One owner of a small London flat tackles the big space challenge

Ten ways to make the smallest of city flats feel bigger using concealed lighting, flexible furniture and clever use of colour.

Carefully chosen furniture and accessories can free up space and transform the smallest of city homes. Even your choice of colours is important. Pale winter neutrals, from soft blues to dove greys, have been striding off the catwalk and into our high-street homeware stores for a reason — these are the colours that help to create a cool and uncluttered look, with interest added by texture, from cosy knits to shimmering velvets.
 

TOP 10 BIG IDEAS FOR SMALL SPACES

1 Lighting
Concealed lighting and uplighters will illuminate a room without adding to clutter. “Lighting should be one of your main considerations. Use a selection of lamps to bounce light off the walls and provide extra brightness. Placing candles around your room will create a relaxed atmosphere with soft, flattering light,” says Matalan’s homeware design manager, Mags Milliken.
Blue devon floor lamp (living room) £69, tesco.com; metal-rim lanterns (living room shelves), £12, matalan.co.uk.

2 Windows
A blind that rolls from the bottom of the window upwards offers privacy when you want it without completely blocking out natural light. 
Silver Atlantex solar blind (living rom), from £18.90, on 0845 421 3561 or visit directblinds.co.uk.
 

GET THE LOOK: SPACE SAVING IDEAS FOR COMPACT CITY LIVING

 

3 Think tall
Buy a bed with the maximum storage underneath. Choose bed linen with a maximum of two colours to keep the look simple. Declutter by using a whole wall for hidden storage — the highest shelves for the least-used items.
In the bedroom: velvet throw, £50, matalan.co.uk; shelf, £19, ikea.com.

4 Flexible friends

Choose a sofabed with storage and dress it with throws and cushions. “Go for cosy but not overwhelming by mixing textures in similar shades to create a co-ordinated look,” advises interiors stylist Ali Lovett. 
In the living room: faux-mohair stripe throw, £20, matalan.co.uk; cushions from £6, Matalan, George and Tesco.
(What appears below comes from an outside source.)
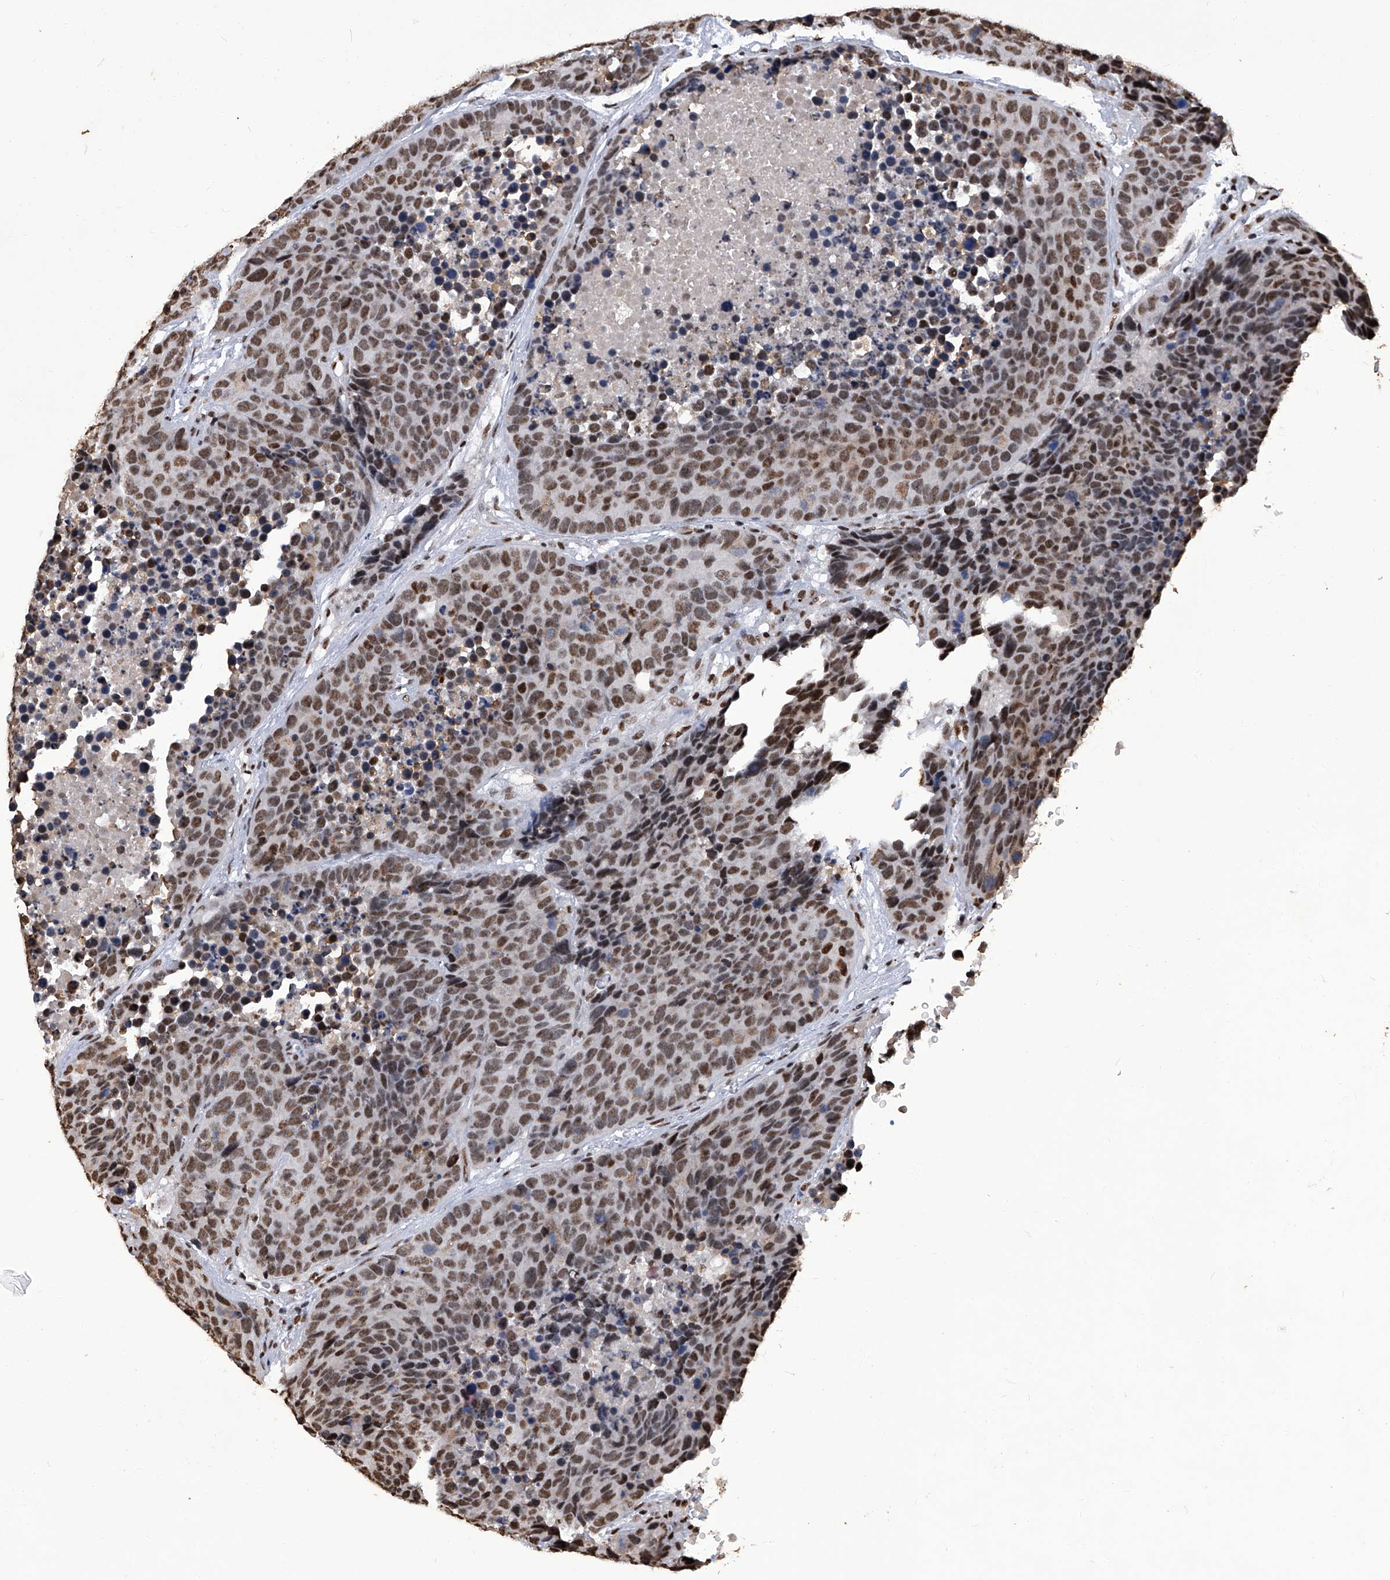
{"staining": {"intensity": "moderate", "quantity": ">75%", "location": "nuclear"}, "tissue": "carcinoid", "cell_type": "Tumor cells", "image_type": "cancer", "snomed": [{"axis": "morphology", "description": "Carcinoid, malignant, NOS"}, {"axis": "topography", "description": "Lung"}], "caption": "Carcinoid (malignant) stained with a protein marker shows moderate staining in tumor cells.", "gene": "HBP1", "patient": {"sex": "male", "age": 60}}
5 Create extra living zones
Remove a base unit in the kitchen to create extra space under the worktop for seating and a breakfast bar. You can support the work surface with easy-to-fit adjustable leg supports. 
Metal leg, from £2.58, diy.com.

6 Feature walls
Add interest to a feature wall by putting up a picture rail and hanging framed pictures and prints. 
Picture rail, £3.54; hooks, £1.88, both diy.com; metal-rim frames, £6 each, matalan.com.

7 Reflections
“Glass and metallic accessories are the ultimate trick for creating light,” says Milliken. Glass is relatively cheap and you can get it cut to size and installed. A mirrored wardrobe appears to double the size of a room. Consider covering an entire wall with mirror.
Rather than hanging a mirror over a fireplace, cover the whole firebreast with mirror and bevel the edges for a neat finish. Metallic wallpaper, fabric and cushions work too. 
PAX wardrobe, from £183, ikea.com; round copper mirror (living room), £35, oliverbonas.com.

8 Super-slim wardrobes
Maximise floor space with super-slim, floor-to-ceiling wardrobes. PAX wardrobes, as mentioned above, are only 38cm deep and can be customised with pull-out rails to hang clothes.

9 Ladders
Ladders are an inexpensive and instant shelving solution. “Opt for the same colour shelving as the walls,” says Lovett. Storage ladders can be moved around the house. 
Living room ladders, £35 each; bathroom towel ladder, £25, both matalan.co.uk.

10 Portable storage
Choose stylish storage items that  can double as tables or be whisked away easily. 
Foldable fabric boxes (bedroom), £7, matalan.co.uk; suitcases (living room), from £30, oliverbonas.com.